Public accommodations laws are necessary
No they aren't.
Not really, at least not most of the time.
and Constitutional regulatory measures as authorized by the Commerce Clause
Cool story bro.
regulatory policy whose sole intent is to safeguard the integrity of the local market and all other interrelated markets.
If that's what you believe, then you need to grow up. The intent of most public accommodation laws is to stamp out discrimination. Period.
It is perfectly appropriate for states and local jurisdictions to require business open to the general public to accommodate all members of the community, thus facilitating commerce beneficial to the community as a whole.
Wrong. That you are a sniveling lifelong fry maker is what makes you incapable of even comprehending how wrong you are.
There is no law anywhere that requires all people to accommodate everybody. Not accommodating people is a standard part of every business. I don't accommodate people who can't or don't want to pay the price I am asking them to pay. I don't accommodate people when we don't have the capacity to add yet another person on a busy day.
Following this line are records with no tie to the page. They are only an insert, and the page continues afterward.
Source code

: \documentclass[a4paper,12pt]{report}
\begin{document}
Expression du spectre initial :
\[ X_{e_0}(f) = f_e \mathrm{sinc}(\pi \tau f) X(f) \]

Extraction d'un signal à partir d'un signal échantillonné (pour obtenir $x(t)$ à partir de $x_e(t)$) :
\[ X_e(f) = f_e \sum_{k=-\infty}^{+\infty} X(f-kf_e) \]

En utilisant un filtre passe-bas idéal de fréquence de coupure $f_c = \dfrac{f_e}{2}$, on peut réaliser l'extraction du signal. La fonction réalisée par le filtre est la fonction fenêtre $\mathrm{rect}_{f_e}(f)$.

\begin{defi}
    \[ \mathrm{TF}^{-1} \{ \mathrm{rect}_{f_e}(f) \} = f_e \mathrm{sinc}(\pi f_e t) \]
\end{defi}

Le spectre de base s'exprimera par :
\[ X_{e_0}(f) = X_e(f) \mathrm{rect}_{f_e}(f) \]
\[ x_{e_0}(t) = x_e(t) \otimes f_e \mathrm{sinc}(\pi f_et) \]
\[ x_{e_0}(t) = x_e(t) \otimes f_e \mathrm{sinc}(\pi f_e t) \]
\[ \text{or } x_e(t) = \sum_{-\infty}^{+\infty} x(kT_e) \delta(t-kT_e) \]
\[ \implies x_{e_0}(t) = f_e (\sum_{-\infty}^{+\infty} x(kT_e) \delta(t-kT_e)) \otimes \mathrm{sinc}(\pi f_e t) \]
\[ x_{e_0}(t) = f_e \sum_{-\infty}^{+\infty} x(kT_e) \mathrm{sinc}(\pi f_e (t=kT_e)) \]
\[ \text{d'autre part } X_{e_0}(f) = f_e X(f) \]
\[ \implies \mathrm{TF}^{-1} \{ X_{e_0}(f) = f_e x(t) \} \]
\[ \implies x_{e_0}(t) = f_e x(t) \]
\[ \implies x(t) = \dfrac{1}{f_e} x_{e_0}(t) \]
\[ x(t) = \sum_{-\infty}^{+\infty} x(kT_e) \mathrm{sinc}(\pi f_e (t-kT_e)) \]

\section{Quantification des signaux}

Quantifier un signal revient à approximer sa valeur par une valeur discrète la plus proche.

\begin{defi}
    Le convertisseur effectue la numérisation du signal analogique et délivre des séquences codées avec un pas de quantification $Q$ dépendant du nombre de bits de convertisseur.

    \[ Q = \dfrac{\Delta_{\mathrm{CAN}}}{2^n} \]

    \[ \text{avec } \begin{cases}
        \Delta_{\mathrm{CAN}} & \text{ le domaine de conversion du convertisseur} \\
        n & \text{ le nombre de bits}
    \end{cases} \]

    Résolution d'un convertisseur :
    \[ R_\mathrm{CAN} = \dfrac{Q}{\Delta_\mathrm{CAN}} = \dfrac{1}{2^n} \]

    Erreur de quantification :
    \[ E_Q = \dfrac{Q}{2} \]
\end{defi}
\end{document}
I don't accommodate people who are asking for what I feel are unreasonable requests, or requests that I simply don't feel like accommodating. I also refuse to accommodate people who behave poorly, who create a scene, who are hostile and abusive to my staff, who threaten to sue the business or who attempt to use threats of online reviews to get what they want. Just to name a few standard reasons I don't accommodate people.
Public accommodation laws do not require a business to accommodate everyone. They merely create special classifications that prohibit non-accommodation due to special reasons. That being said, they are largely failures. Discrimination still occurs every single day, it's merely dressed up in other forms of pretext.
Now, the most important thing to say in response is this, so pay attention:
Nothing you said has any relevance, nothing you said actually addresses the subject. Your entire post is a fallacy of irrelevance because all you have done is launch off on a tangent while ignoring the question of whether it is good public policy to create new laws that give special protections to gay people, forcing other people to do business in a way they may not want to do or which may object with their personal beliefs. Nowhere do you address the actual issue of the thread. Your entire post is a tap dancing around the entire subject by waxing poetic about public accommodation laws, generally, in hopes that it will slide down a slippery slope and stick. As such, I will not further debate the merits or lack thereof of public accommodation laws generally.